Ya i plan in it thanks


----------



## mike13 (Sep 27, 2010)

cet;1853687 said:


> I think you need a new keyboard, the letter "d" doesn't seem to be working.
> 
> That would be a great price where I am. I don't think you will go through that much sand/salt either, that would be a heavy application.


I think it's a decent price an the salt is on the high side for the all ice events


----------



## mike13 (Sep 27, 2010)

Buswell Forest;1853759 said:


> On the $6000 seasonal..
> I calculate you would make about $75 for each push and each sanding and be doing the walks for free.

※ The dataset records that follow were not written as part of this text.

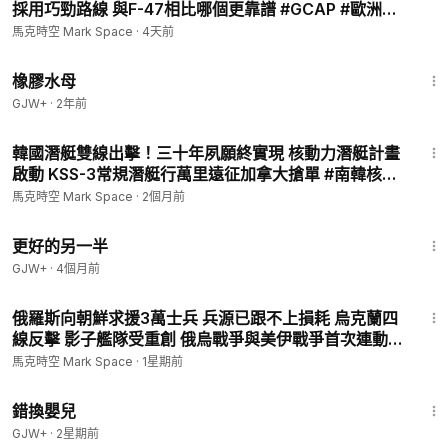
採用巧勁路線 與F-47相比哪個更靠譜 #GCAP #歐洲六
推算大約1,200公里。
代機 #第六代戰鬥機 #六代機 #FCAS #F47 #變循環發
馬克時空 Mark Space
·
4天前
動機 #適應性循環發動機 #馬克時空
1:19:47
🚀 火星-15號：朝鮮最強大洲際彈道導彈
橡膠水母
GJW+
·
2年前
火星-15號是一款全新研發的液體燃料彈道導彈，採用道路機動發
14:11
射方式，射程估計超過1萬公里，可以抵達美國本土，是朝鮮最強
韓國潛艇雙線出擊！三十年夙願終實現 核動力潛艇計畫
大的彈道導彈。火星-15號彈徑達到2.21米，長度估計超過21米。
啟動 KSS-3常規潛艇行萬里遠征加拿大搶單 #南韓核潛
艇 #張保皐N #島山安昌浩號 #鋰電池潛艇 #加拿大巡邏
馬克時空 Mark Space
·
2個月前
🚀 朝鮮的巡航導彈
潛艇計畫 | 05/29 馬克時空
1:35:50
更好的另一半
朝鮮最初的巡航導彈就是KN-01型，是蘇聯P-15冥河導彈和中國
GJW+
·
4個月前
海鷹二號的仿製品，採用液體燃料火箭發動機，從履帶式裝甲車
上發射，屬於陸基反艦導彈，射程300公里。後來朝鮮又仿製蘇
16:50
聯的Kh-35反艦導彈，研製出金星3號導彈，射程為250公里左
俄羅斯向朝鮮求援3萬士兵 兵源已跟不上損耗 烏克蘭四
線反擊 影子艦隊受重創 俄烏戰爭與美伊戰爭首次連動 #
右。
朝鮮士兵 #朝鮮援俄 #俄烏戰爭 #烏克蘭無人機 #烏克蘭
馬克時空 Mark Space
·
1星期前
遠程打擊 | 07/28 馬克時空
至於最新的遠程巡航導彈，還沒有任何細節曝光。
1:28:20
錯換嬰兒
#導彈
#朝鮮
#北韓
#金正恩
#試射導彈
#巡航導彈
#洲際彈道導
GJW+
·
2星期前
彈
#高超音速導彈
#核武
#軍事
#馬克時空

I was thinking that too that.an for the walks that's one thing that's never free. Between both properties it's close to 2k feet long


----------



## mike13 (Sep 27, 2010)

Thanks guys. I'm still trying to figure out how to post pics on here. I'm on my cell so i have the mobile site not regular site


----------



## Citytow (Sep 21, 2014)

mike13;1853617 said:


> I hv a lot that that is around 20k sq ft they want the lot cleared an walks cleared an sand/salt mix an they want to do a seasonal contract for only $6k. I don't think it's worth it. I'm in southern mass an there is another lot that is almost 30 sq fft walks an salt sand mix for $9k. An I need to push the snow out a gate which is not an issue unless you go to far an drive over a 30 ft drop (Hazzard pay is extra)
> I'm looking at 1200lbs of sand salt mix for walks an lot an On both they want it plowed every 2 inches. Is that a good price or should I separate the sanding an charge separately.
> Any help would be great.


here is a start .012 x sq. ft 
labor & material 
i know regional rates vary :laughing:


----------



## Citytow (Sep 21, 2014)

mike13;1854011 said:


> Thanks guys. I'm still trying to figure out how to post pics on here. I'm on my cell so i have the mobile site not regular site


http://www.findlotsize.com/


----------



## mike13 (Sep 27, 2010)

Here's the lots


----------



## grandview (Oct 9, 2005)

6k for each is a little better,still plus salt.


----------



## Antlerart06 (Feb 28, 2011)

mike13;1854084 said:


> Here's the lots


You using just a truck or you putting a skid in there or a tractor


----------



## mike13 (Sep 27, 2010)

I'll be running a total of 5 trucks 4 plow an one sander with to spreaders for the walks an snow blowers. I do have one more lot that the same management company is paying me a per push at 250 including sad/salt on parking lot an pure salt on walks an stairs but that lot is a one truck one shoveled that will take no more then an hour to do. One property has a lot on the street side that we need to move from there an around to the back lot so its going to take a little musical trucks


----------



## mike13 (Sep 27, 2010)

6k for one an 9k for the other


----------



## Antlerart06 (Feb 28, 2011)

mike13;1854371 said:


> I'll be running a total of 5 trucks 4 plow an one sander with to spreaders for the walks an snow blowers. I do have one more lot that the same management company is paying me a per push at 250 including sad/salt on parking lot an pure salt on walks an stairs but that lot is a one truck one shoveled that will take no more then an hour to do. One property has a lot on the street side that we need to move from there an around to the back lot so its going to take a little musical trucks


Sound like you have the trucks 
Those lots can be a pain I have few and I use a Skid on them with a truck or a tractor

Good luck this season


----------



## mike13 (Sep 27, 2010)

Thanks for the insight guys. But what's the best way to price out salt/sand mix by pound or application


----------



## Antlerart06 (Feb 28, 2011)

mike13;1855618 said:


> Thanks for the insight guys. But what's the best way to price out salt/sand mix by pound or application


Flat rate per visit figure at a high rate For like a Ice Storm So in a snow cleaning you might only use half the rate and you should know your rate or your spreader guy should know


----------



## Citytow (Sep 21, 2014)

and i slept at a holiday inn last nite :waving:


----------